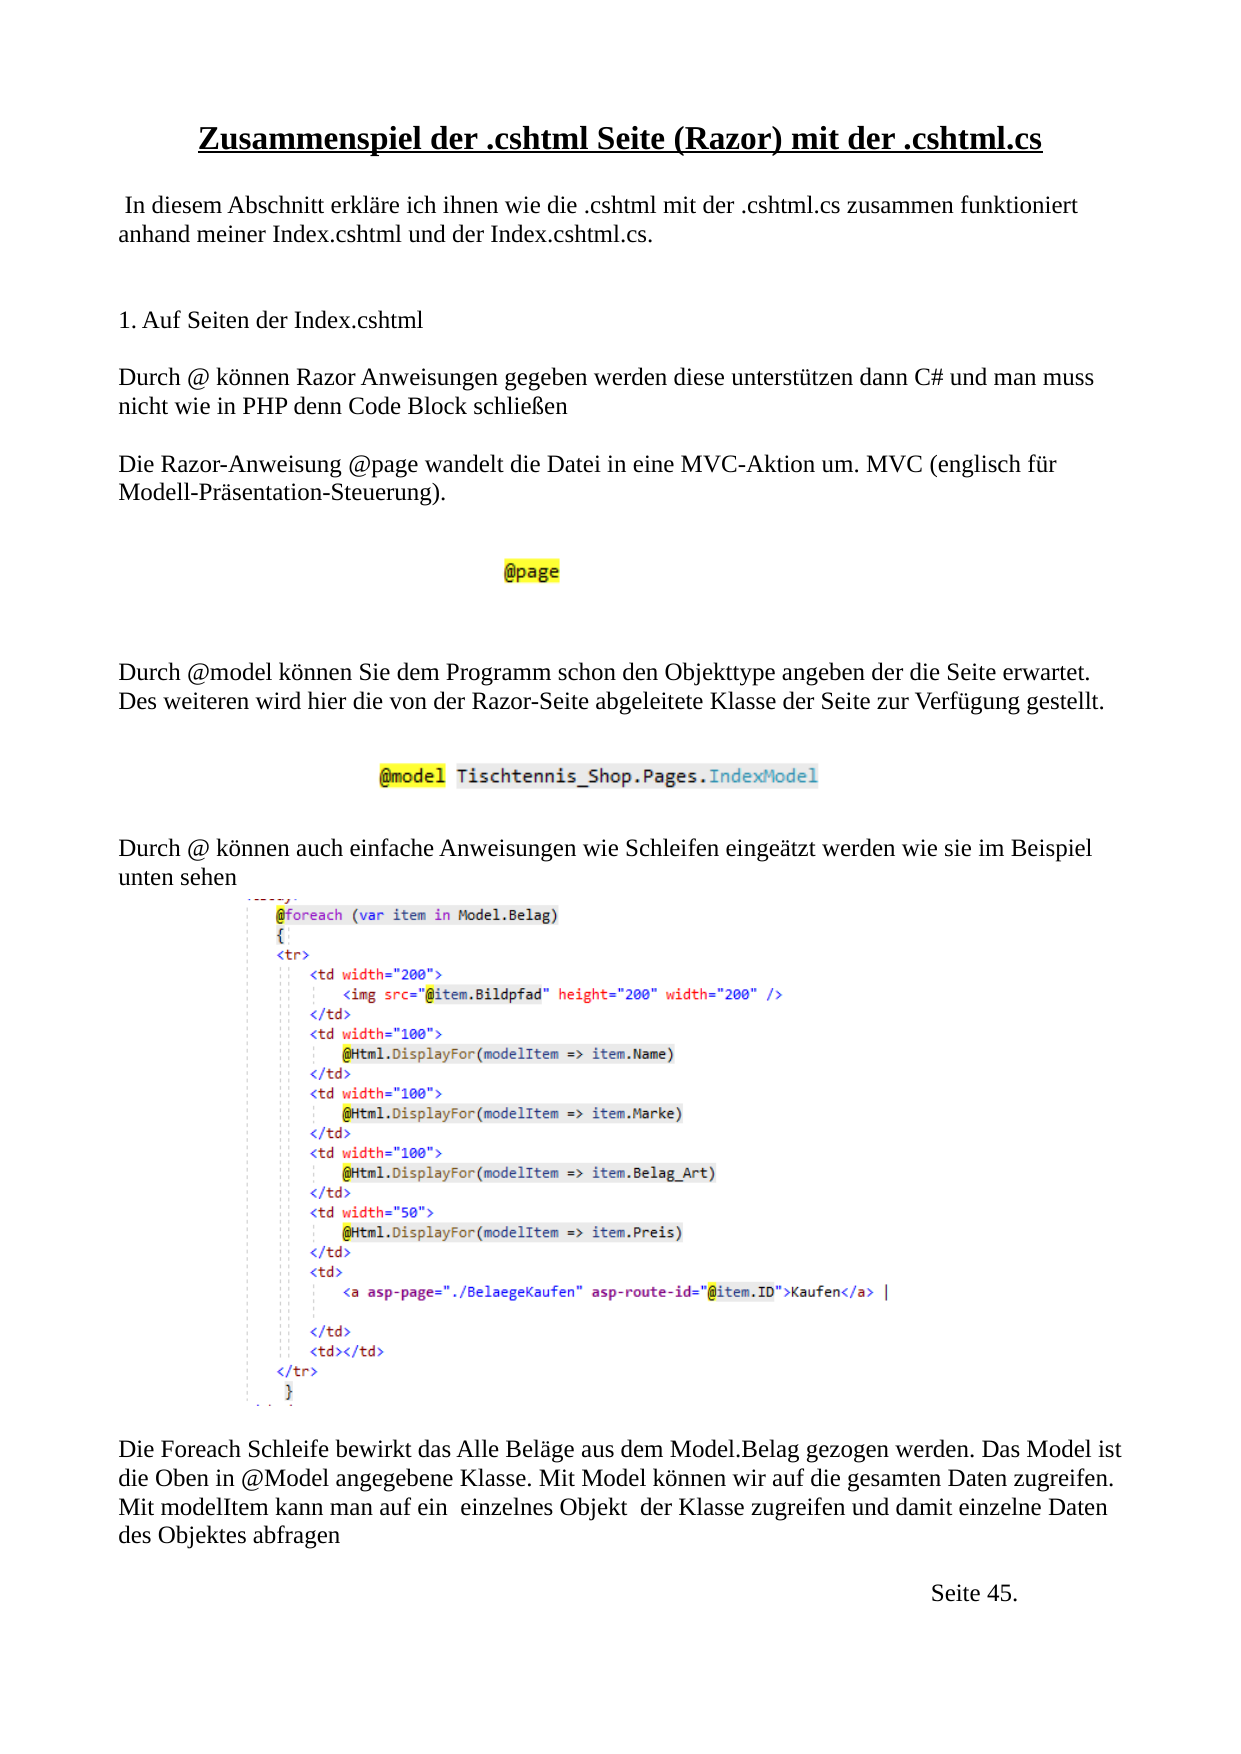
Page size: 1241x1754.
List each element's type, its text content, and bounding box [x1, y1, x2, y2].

text Die Razor-Anweisung @page wandelt die Datei in eine MVC-Aktion um. MVC (englisch für Modell-Präsentation-Steuerung). [118, 449, 1122, 506]
picture [242, 899, 964, 1406]
text Des weiteren wird hier die von der Razor-Seite abgeleitete Klasse der Seite zur Verfügung gestellt. [118, 686, 1122, 715]
text Zusammenspiel der .cshtml Seite (Razor) mit der .cshtml.cs [118, 118, 1122, 156]
picture [366, 754, 831, 805]
picture [492, 536, 582, 600]
text Durch @model können Sie dem Programm schon den Objekttype angeben der die Seite erwartet. [118, 657, 1122, 686]
text Die Foreach Schleife bewirkt das Alle Beläge aus dem Model.Belag gezogen werden. Das Model ist die Oben in @Model angegebene Klasse. Mit Model können wir auf die gesamten Daten zugreifen. Mit modelItem kann man auf ein einzelnes Objekt der Klasse zugreifen und damit einzelne Daten des Objektes abfragen [118, 1434, 1122, 1549]
text 1. Auf Seiten der Index.cshtml [118, 305, 1122, 334]
text Seite 45. [118, 1578, 1122, 1607]
text Durch @ können Razor Anweisungen gegeben werden diese unterstützen dann C# und man muss nicht wie in PHP denn Code Block schließen [118, 362, 1122, 420]
text In diesem Abschnitt erkläre ich ihnen wie die .cshtml mit der .cshtml.cs zusammen funktioniert anhand meiner Index.cshtml und der Index.cshtml.cs. [118, 190, 1122, 247]
text Durch @ können auch einfache Anweisungen wie Schleifen eingeätzt werden wie sie im Beispiel unten sehen [118, 833, 1122, 891]
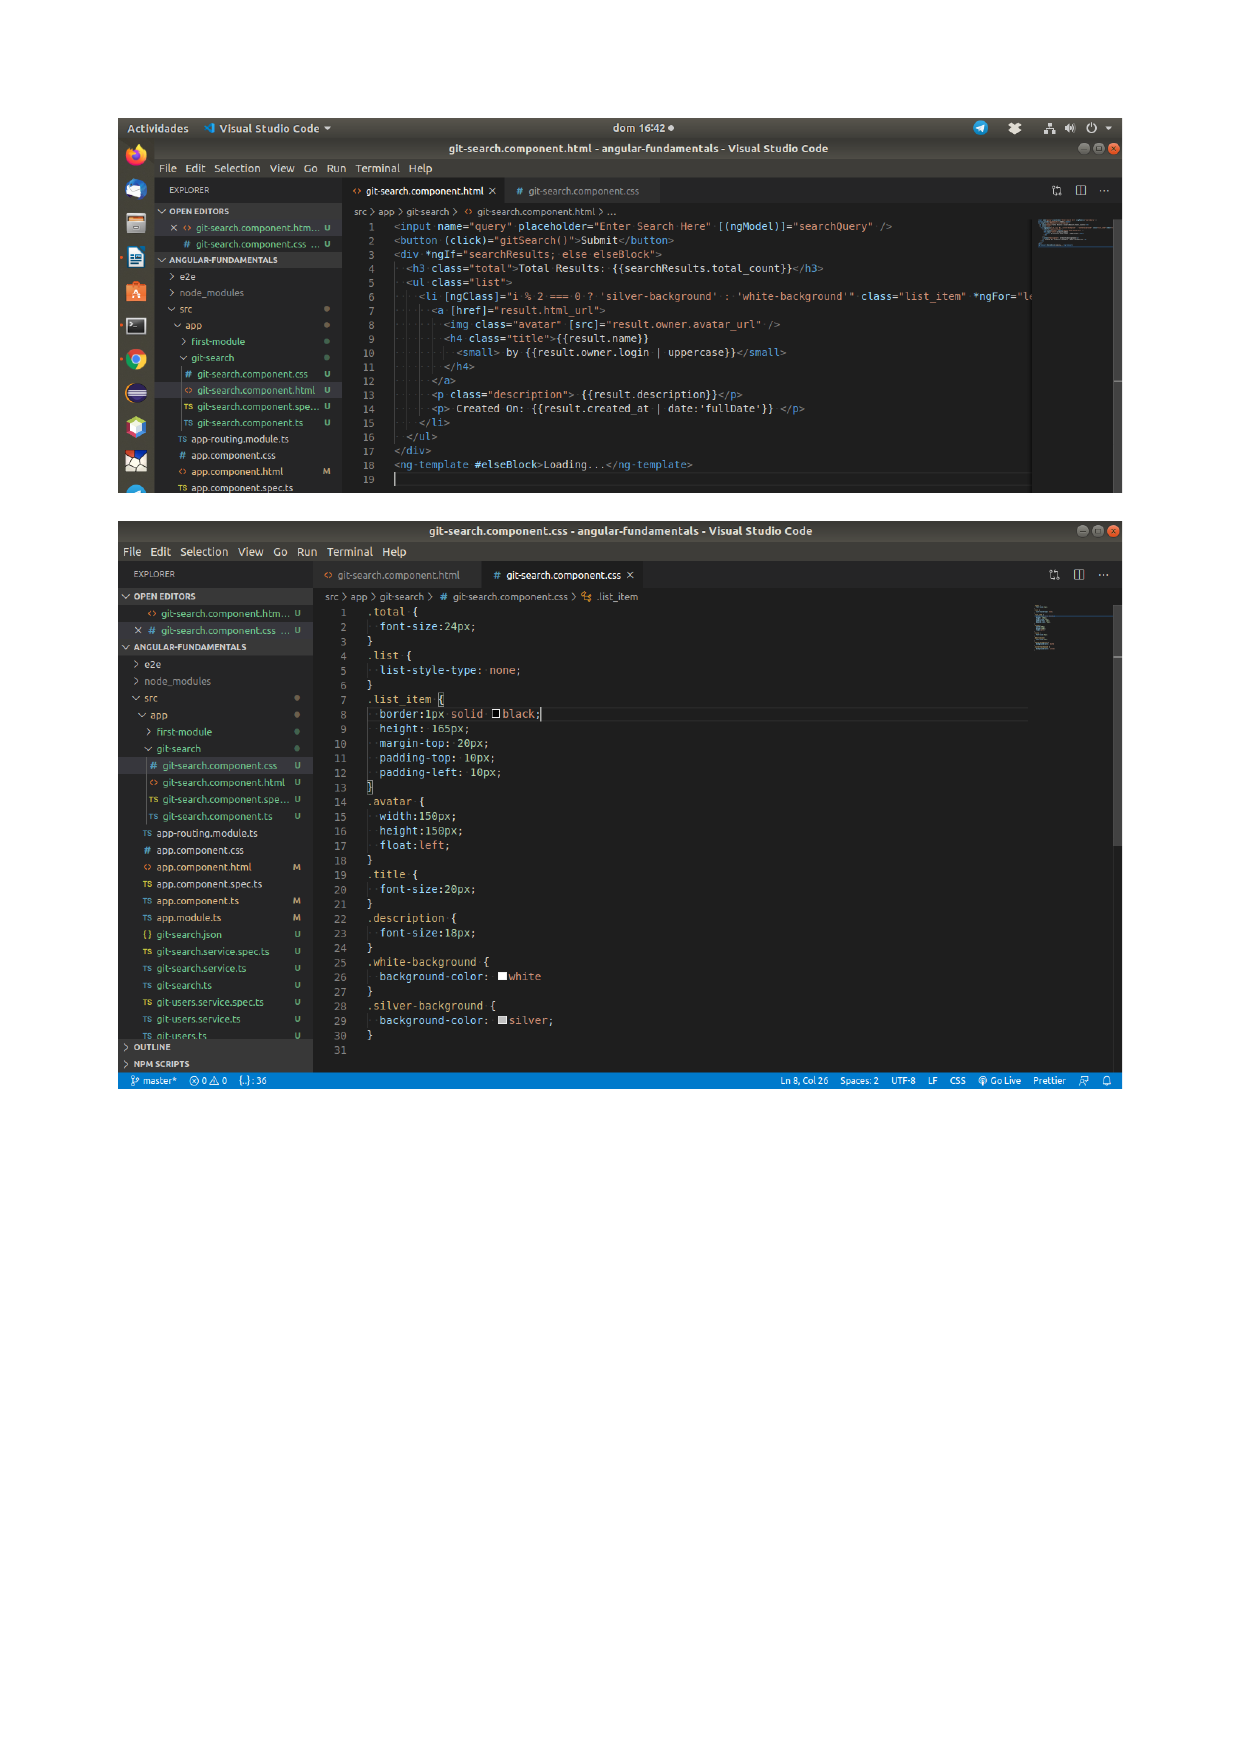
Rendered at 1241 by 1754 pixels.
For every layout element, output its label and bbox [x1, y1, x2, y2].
○ ○ ○
> STATED GOAL
Reproduce the records above word for word, leaving out the pictures.

> EXPECTED ANSWER
Page size: 1241x1754.
List each element's type, its text content, and bounding box [x1, y1, x2, y2].

text Die Razor-Anweisung @page wandelt die Datei in eine MVC-Aktion um. MVC (englisch für Modell-Präsentation-Steuerung). [118, 449, 1122, 506]
picture [242, 899, 964, 1406]
text Des weiteren wird hier die von der Razor-Seite abgeleitete Klasse der Seite zur Verfügung gestellt. [118, 686, 1122, 715]
text Zusammenspiel der .cshtml Seite (Razor) mit der .cshtml.cs [118, 118, 1122, 156]
picture [366, 754, 831, 805]
picture [492, 536, 582, 600]
text Durch @model können Sie dem Programm schon den Objekttype angeben der die Seite erwartet. [118, 657, 1122, 686]
text Die Foreach Schleife bewirkt das Alle Beläge aus dem Model.Belag gezogen werden. Das Model ist die Oben in @Model angegebene Klasse. Mit Model können wir auf die gesamten Daten zugreifen. Mit modelItem kann man auf ein einzelnes Objekt der Klasse zugreifen und damit einzelne Daten des Objektes abfragen [118, 1434, 1122, 1549]
text 1. Auf Seiten der Index.cshtml [118, 305, 1122, 334]
text Seite 45. [118, 1578, 1122, 1607]
text Durch @ können Razor Anweisungen gegeben werden diese unterstützen dann C# und man muss nicht wie in PHP denn Code Block schließen [118, 362, 1122, 420]
text In diesem Abschnitt erkläre ich ihnen wie die .cshtml mit der .cshtml.cs zusammen funktioniert anhand meiner Index.cshtml und der Index.cshtml.cs. [118, 190, 1122, 247]
text Durch @ können auch einfache Anweisungen wie Schleifen eingeätzt werden wie sie im Beispiel unten sehen [118, 833, 1122, 891]
Rendered at 1241 by 1754 pixels.
For every layout element, output its label and bbox [x1, y1, x2, y2].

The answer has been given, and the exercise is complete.